British composer Judith Weir (born 1954)
British composer Judith Weir (born 1954)

This year, a staggering number of today's modern composers have been invited: some works brief, some longer, embraced by a range of talented performers. For a start, Luke Lewis provides an eight minute festival commission (from a composer already internationally acclaimed); and there's music by Canadian composer Cassandra Miller, North Wales-based Cameron Biles-Lidell and violinist and vocalist Claire Victoria Roberts.

Joe Duddell, born in Salford (Manchester) and one of the supremely successful composers of his generation, supplies his eighteen minute A Life Cycle to the Heath Quartet's daytime concert.

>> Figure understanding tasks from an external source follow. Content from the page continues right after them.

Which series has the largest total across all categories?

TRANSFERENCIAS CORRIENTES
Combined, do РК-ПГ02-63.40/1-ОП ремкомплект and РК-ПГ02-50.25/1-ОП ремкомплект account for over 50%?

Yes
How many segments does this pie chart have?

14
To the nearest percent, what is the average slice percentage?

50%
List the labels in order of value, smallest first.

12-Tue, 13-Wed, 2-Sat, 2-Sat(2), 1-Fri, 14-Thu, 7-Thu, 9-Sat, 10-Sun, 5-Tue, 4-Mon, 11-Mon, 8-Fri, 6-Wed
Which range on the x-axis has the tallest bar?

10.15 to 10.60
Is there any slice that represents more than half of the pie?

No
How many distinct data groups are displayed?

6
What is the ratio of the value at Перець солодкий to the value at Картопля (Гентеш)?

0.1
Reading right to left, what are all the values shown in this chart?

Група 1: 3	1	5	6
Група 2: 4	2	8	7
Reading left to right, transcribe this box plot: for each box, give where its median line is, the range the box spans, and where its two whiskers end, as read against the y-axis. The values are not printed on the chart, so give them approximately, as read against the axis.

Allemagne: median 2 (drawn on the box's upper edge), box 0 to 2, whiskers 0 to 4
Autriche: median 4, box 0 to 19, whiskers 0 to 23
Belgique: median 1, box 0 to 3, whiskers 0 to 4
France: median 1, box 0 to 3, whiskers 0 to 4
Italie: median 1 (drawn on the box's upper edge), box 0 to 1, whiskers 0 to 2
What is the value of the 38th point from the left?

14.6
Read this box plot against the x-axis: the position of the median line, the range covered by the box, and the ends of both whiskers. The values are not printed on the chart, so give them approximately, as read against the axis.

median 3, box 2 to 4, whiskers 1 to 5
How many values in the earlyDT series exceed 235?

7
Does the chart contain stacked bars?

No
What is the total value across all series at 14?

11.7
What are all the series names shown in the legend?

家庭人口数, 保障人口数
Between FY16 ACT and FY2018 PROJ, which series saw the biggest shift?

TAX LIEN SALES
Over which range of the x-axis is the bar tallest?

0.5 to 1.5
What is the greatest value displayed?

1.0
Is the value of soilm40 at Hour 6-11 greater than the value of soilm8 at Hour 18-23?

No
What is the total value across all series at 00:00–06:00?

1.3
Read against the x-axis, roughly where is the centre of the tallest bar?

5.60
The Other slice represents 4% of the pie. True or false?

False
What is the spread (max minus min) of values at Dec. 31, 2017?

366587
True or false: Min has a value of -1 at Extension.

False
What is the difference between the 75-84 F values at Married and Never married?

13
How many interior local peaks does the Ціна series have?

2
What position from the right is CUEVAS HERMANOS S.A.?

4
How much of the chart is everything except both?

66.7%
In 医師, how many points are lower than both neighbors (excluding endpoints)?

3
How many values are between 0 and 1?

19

British composer Joe Duddell (born 1972)
British composer Joe Duddell (born 1972)

Likewise Judith Bingham (whose Clarinet Quintet features) is in the very front rank of UK composers. Paul Mealor (recently honoured with the Royal Victorian Order) furnishes a twelve minute premiere, enticingly named Ringed with the Azure World (Four Madrigals on Birds). A substantial quarter of an hour commission by Nathan James Dearden, Messages, creates 'a series of choral landscapes that respond to, and set, messages from throughout history to future generations', and can be heard the same evening as Holst's The Cloud Messenger. Grace-Evangeline Mason's fourteen minute The Imagin'd Forest lends added character to the concert featuring Stanford (Stabat Mater) and Holst (The Hymn of Jesus).

British composer Grace-Evangeline Mason (born 1944) in Oxford, 2019
British composer Grace-Evangeline Mason (born 1944) in Oxford, 2019

Organ recitals - usually three, by young or college performers - are a regular festure of Three Choirs week. The range here is wide and gratifying: Stanley, Wesley and Buxtehude; Dupré, Vierne and Dubois, and the most famous teacher of all, Nadia Boulanger, whose sister, Lili, is now also recognised as a major figure among French Impressionist composers; plus a striking offering from Cecilia McDowall.

British composer Cecilia McDowall (born 1951). Photo © 2023 Bridget Osborne
British composer Cecilia McDowall (born 1951). Photo © 2023 Bridget Osborne

But there are two more outstanding events this year: in Pershore Abbey, Messiaen's superlative final organ work, Le Livre du Saint-Sacrement, played by Tom Bell, can be heard on Thursday; and two mornings earlier, Roger Sayer plays a vivid and enterprising programme entirely consisting of organ arrangements: Strauss, Holst and so on.

If any part of each day should be given a special mention - indeed each is at the heart of daily events, displaying standards of phenomenal expressiveness and agility - it is the performance of daily evensong: sometimes sung by the host choir, sometimes by all three cathedral choirs together.

Worcester Cathedral choristers
Worcester Cathedral choristers

Worcester remembers its great and lamented former director, Donald Hunt; The Worcester Cathedral Chamber Choir culminates with Elgar's powerful anthem Great is the Lord, Howells features several times, and all three cathedral choirs unite for a scintillating work by Richard Blackford, for the Jesus College Service by the masterly William Mathias, and, most significant of all, a brand new set of Evening Canticles by Ian Venables, which surely promises to be a highlight of the entire week's Evening Services.

This is a phenomenally richly-designed and original programme from Worcester's Three Choirs Festival - a feast of events surely not to be missed.